» **Aim of the task**:
Please edit the entries below so that every "pose" becomes "view", with nothing else changed. Leave the pictures out of your answer.

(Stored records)
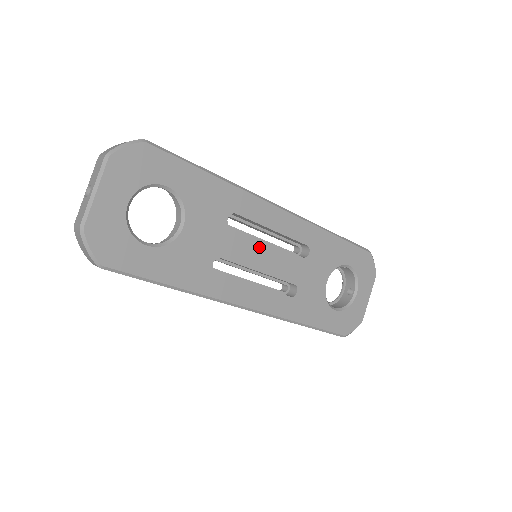
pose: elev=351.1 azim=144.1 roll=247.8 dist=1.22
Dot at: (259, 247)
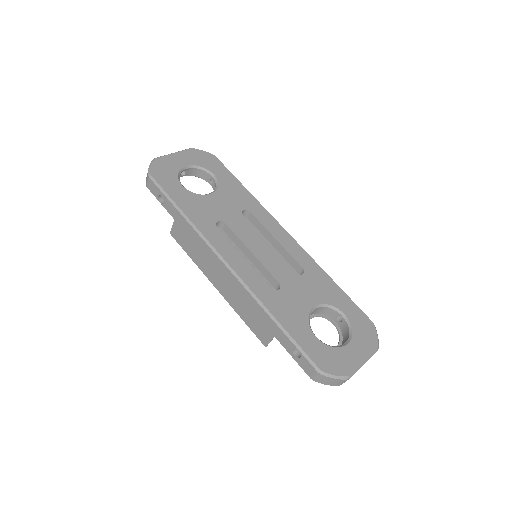
Dot at: (259, 239)
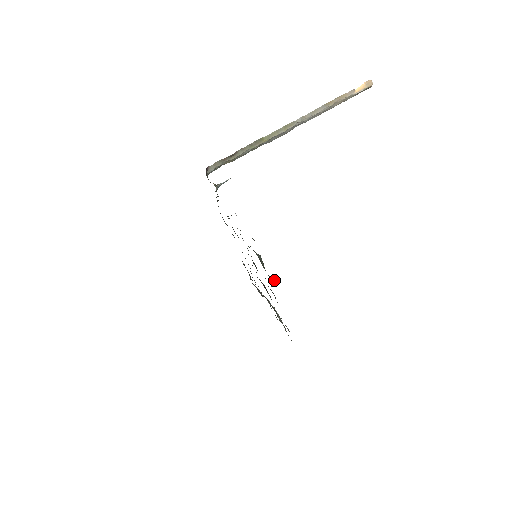
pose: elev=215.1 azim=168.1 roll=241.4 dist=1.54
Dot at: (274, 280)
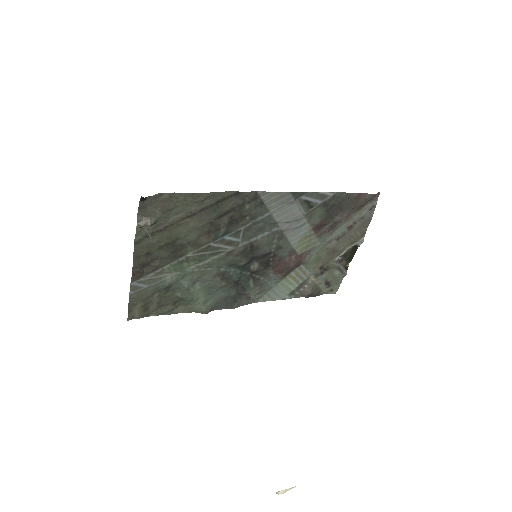
Dot at: (201, 311)
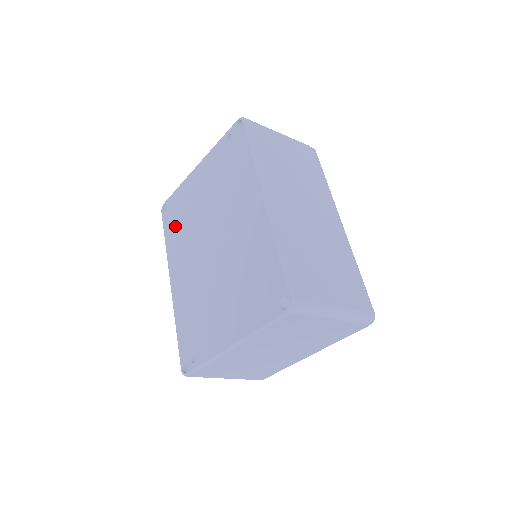
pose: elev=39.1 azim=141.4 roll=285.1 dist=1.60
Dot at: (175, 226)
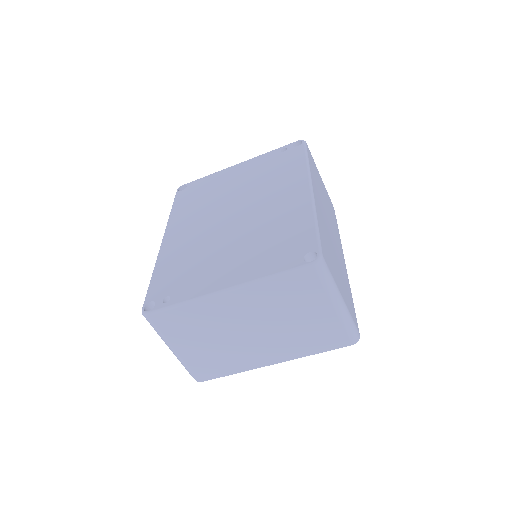
Dot at: (191, 200)
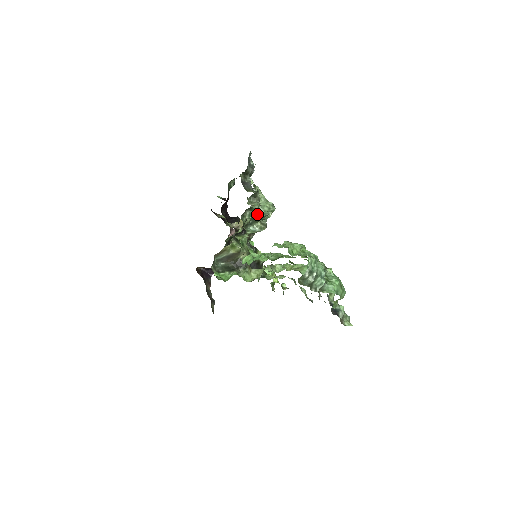
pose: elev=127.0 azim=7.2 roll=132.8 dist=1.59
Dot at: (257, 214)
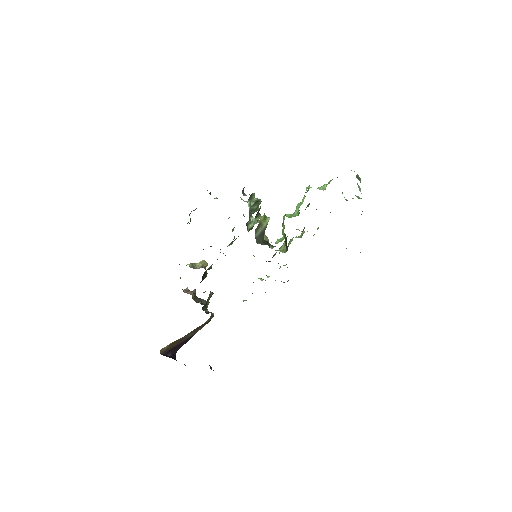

» **Expected answer**:
view: elev=351.1 azim=144.1 roll=247.8 dist=1.22
Dot at: (259, 247)
Dot at: (259, 239)
view: elev=215.1 azim=168.1 roll=241.4 dist=1.54
Dot at: (274, 280)
Dot at: (201, 311)
view: elev=39.1 azim=141.4 roll=285.1 dist=1.60
Dot at: (175, 226)
Dot at: (191, 200)
view: elev=127.0 azim=7.2 roll=132.8 dist=1.59
Dot at: (257, 214)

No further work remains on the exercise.